What to do: Retype all of the lines below with no changes.

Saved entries
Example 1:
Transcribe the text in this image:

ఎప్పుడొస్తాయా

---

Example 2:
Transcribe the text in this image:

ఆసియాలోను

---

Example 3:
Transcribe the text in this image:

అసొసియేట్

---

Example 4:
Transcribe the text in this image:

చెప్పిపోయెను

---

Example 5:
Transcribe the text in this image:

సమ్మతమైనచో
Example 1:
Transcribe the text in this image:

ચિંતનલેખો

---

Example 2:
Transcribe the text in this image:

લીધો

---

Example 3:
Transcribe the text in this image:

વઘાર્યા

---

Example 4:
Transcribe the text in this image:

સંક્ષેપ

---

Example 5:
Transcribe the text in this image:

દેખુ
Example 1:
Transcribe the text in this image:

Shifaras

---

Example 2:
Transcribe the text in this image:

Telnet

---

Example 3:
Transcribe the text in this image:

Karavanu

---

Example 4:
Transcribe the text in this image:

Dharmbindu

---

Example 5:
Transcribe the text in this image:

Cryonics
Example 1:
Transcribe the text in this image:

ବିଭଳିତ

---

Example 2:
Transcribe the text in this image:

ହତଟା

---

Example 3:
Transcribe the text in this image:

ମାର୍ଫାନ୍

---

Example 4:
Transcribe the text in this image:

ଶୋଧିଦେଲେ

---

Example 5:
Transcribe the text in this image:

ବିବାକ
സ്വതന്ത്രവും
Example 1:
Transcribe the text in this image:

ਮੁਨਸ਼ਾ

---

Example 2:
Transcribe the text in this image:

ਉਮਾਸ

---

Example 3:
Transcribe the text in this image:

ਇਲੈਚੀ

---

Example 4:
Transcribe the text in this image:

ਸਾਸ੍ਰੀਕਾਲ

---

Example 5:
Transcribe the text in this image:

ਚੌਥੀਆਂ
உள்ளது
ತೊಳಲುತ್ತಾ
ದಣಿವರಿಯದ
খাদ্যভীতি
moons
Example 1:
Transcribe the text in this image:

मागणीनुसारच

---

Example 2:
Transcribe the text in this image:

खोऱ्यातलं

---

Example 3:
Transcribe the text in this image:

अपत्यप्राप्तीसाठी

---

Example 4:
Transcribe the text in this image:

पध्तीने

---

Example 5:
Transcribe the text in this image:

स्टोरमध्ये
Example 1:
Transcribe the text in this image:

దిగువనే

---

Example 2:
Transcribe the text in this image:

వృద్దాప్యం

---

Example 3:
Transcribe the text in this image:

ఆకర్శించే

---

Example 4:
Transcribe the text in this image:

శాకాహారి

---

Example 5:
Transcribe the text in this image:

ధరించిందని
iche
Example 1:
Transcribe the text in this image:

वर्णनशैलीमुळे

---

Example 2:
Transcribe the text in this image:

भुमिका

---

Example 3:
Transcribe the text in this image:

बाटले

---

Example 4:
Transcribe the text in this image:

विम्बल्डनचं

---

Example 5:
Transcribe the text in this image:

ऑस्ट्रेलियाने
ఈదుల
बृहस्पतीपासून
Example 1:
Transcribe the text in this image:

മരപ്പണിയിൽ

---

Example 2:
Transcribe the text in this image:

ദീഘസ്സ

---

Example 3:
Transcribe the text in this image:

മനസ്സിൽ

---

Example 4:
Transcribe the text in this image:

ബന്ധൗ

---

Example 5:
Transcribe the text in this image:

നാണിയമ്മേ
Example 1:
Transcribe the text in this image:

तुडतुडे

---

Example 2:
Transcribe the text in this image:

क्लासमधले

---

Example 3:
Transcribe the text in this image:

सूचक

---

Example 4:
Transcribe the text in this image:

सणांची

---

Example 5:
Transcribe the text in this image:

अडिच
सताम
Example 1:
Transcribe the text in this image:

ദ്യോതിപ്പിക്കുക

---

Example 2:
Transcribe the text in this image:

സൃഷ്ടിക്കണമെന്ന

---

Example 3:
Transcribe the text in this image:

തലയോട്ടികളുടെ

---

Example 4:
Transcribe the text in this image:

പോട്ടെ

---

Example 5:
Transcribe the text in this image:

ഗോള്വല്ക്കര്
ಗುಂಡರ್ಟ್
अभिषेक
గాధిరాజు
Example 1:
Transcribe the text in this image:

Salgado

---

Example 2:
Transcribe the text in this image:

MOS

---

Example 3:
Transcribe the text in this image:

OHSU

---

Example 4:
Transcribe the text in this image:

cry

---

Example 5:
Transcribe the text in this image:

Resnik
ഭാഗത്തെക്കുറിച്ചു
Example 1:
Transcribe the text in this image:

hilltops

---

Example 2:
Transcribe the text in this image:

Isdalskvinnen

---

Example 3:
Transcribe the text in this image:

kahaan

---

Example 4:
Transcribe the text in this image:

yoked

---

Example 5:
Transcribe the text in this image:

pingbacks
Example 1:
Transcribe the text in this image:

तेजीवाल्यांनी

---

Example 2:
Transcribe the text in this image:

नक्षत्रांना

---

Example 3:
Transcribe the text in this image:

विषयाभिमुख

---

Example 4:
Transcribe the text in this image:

Task solution:
Example 1:
Transcribe the text in this image:

ఎప్పుడొస్తాయా

---

Example 2:
Transcribe the text in this image:

ఆసియాలోను

---

Example 3:
Transcribe the text in this image:

అసొసియేట్

---

Example 4:
Transcribe the text in this image:

చెప్పిపోయెను

---

Example 5:
Transcribe the text in this image:

సమ్మతమైనచో
Example 1:
Transcribe the text in this image:

ચિંતનલેખો

---

Example 2:
Transcribe the text in this image:

લીધો

---

Example 3:
Transcribe the text in this image:

વઘાર્યા

---

Example 4:
Transcribe the text in this image:

સંક્ષેપ

---

Example 5:
Transcribe the text in this image:

દેખુ
Example 1:
Transcribe the text in this image:

Shifaras

---

Example 2:
Transcribe the text in this image:

Telnet

---

Example 3:
Transcribe the text in this image:

Karavanu

---

Example 4:
Transcribe the text in this image:

Dharmbindu

---

Example 5:
Transcribe the text in this image:

Cryonics
Example 1:
Transcribe the text in this image:

ବିଭଳିତ

---

Example 2:
Transcribe the text in this image:

ହତଟା

---

Example 3:
Transcribe the text in this image:

ମାର୍ଫାନ୍

---

Example 4:
Transcribe the text in this image:

ଶୋଧିଦେଲେ

---

Example 5:
Transcribe the text in this image:

ବିବାକ
സ്വതന്ത്രവും
Example 1:
Transcribe the text in this image:

ਮੁਨਸ਼ਾ

---

Example 2:
Transcribe the text in this image:

ਉਮਾਸ

---

Example 3:
Transcribe the text in this image:

ਇਲੈਚੀ

---

Example 4:
Transcribe the text in this image:

ਸਾਸ੍ਰੀਕਾਲ

---

Example 5:
Transcribe the text in this image:

ਚੌਥੀਆਂ
உள்ளது
ತೊಳಲುತ್ತಾ
ದಣಿವರಿಯದ
খাদ্যভীতি
moons
Example 1:
Transcribe the text in this image:

मागणीनुसारच

---

Example 2:
Transcribe the text in this image:

खोऱ्यातलं

---

Example 3:
Transcribe the text in this image:

अपत्यप्राप्तीसाठी

---

Example 4:
Transcribe the text in this image:

पध्तीने

---

Example 5:
Transcribe the text in this image:

स्टोरमध्ये
Example 1:
Transcribe the text in this image:

దిగువనే

---

Example 2:
Transcribe the text in this image:

వృద్దాప్యం

---

Example 3:
Transcribe the text in this image:

ఆకర్శించే

---

Example 4:
Transcribe the text in this image:

శాకాహారి

---

Example 5:
Transcribe the text in this image:

ధరించిందని
iche
Example 1:
Transcribe the text in this image:

वर्णनशैलीमुळे

---

Example 2:
Transcribe the text in this image:

भुमिका

---

Example 3:
Transcribe the text in this image:

बाटले

---

Example 4:
Transcribe the text in this image:

विम्बल्डनचं

---

Example 5:
Transcribe the text in this image:

ऑस्ट्रेलियाने
ఈదుల
बृहस्पतीपासून
Example 1:
Transcribe the text in this image:

മരപ്പണിയിൽ

---

Example 2:
Transcribe the text in this image:

ദീഘസ്സ

---

Example 3:
Transcribe the text in this image:

മനസ്സിൽ

---

Example 4:
Transcribe the text in this image:

ബന്ധൗ

---

Example 5:
Transcribe the text in this image:

നാണിയമ്മേ
Example 1:
Transcribe the text in this image:

तुडतुडे

---

Example 2:
Transcribe the text in this image:

क्लासमधले

---

Example 3:
Transcribe the text in this image:

सूचक

---

Example 4:
Transcribe the text in this image:

सणांची

---

Example 5:
Transcribe the text in this image:

अडिच
सताम
Example 1:
Transcribe the text in this image:

ദ്യോതിപ്പിക്കുക

---

Example 2:
Transcribe the text in this image:

സൃഷ്ടിക്കണമെന്ന

---

Example 3:
Transcribe the text in this image:

തലയോട്ടികളുടെ

---

Example 4:
Transcribe the text in this image:

പോട്ടെ

---

Example 5:
Transcribe the text in this image:

ഗോള്വല്ക്കര്
ಗುಂಡರ್ಟ್
अभिषेक
గాధిరాజు
Example 1:
Transcribe the text in this image:

Salgado

---

Example 2:
Transcribe the text in this image:

MOS

---

Example 3:
Transcribe the text in this image:

OHSU

---

Example 4:
Transcribe the text in this image:

cry

---

Example 5:
Transcribe the text in this image:

Resnik
ഭാഗത്തെക്കുറിച്ചു
Example 1:
Transcribe the text in this image:

hilltops

---

Example 2:
Transcribe the text in this image:

Isdalskvinnen

---

Example 3:
Transcribe the text in this image:

kahaan

---

Example 4:
Transcribe the text in this image:

yoked

---

Example 5:
Transcribe the text in this image:

pingbacks
Example 1:
Transcribe the text in this image:

तेजीवाल्यांनी

---

Example 2:
Transcribe the text in this image:

नक्षत्रांना

---

Example 3:
Transcribe the text in this image:

विषयाभिमुख

---

Example 4:
Transcribe the text in this image:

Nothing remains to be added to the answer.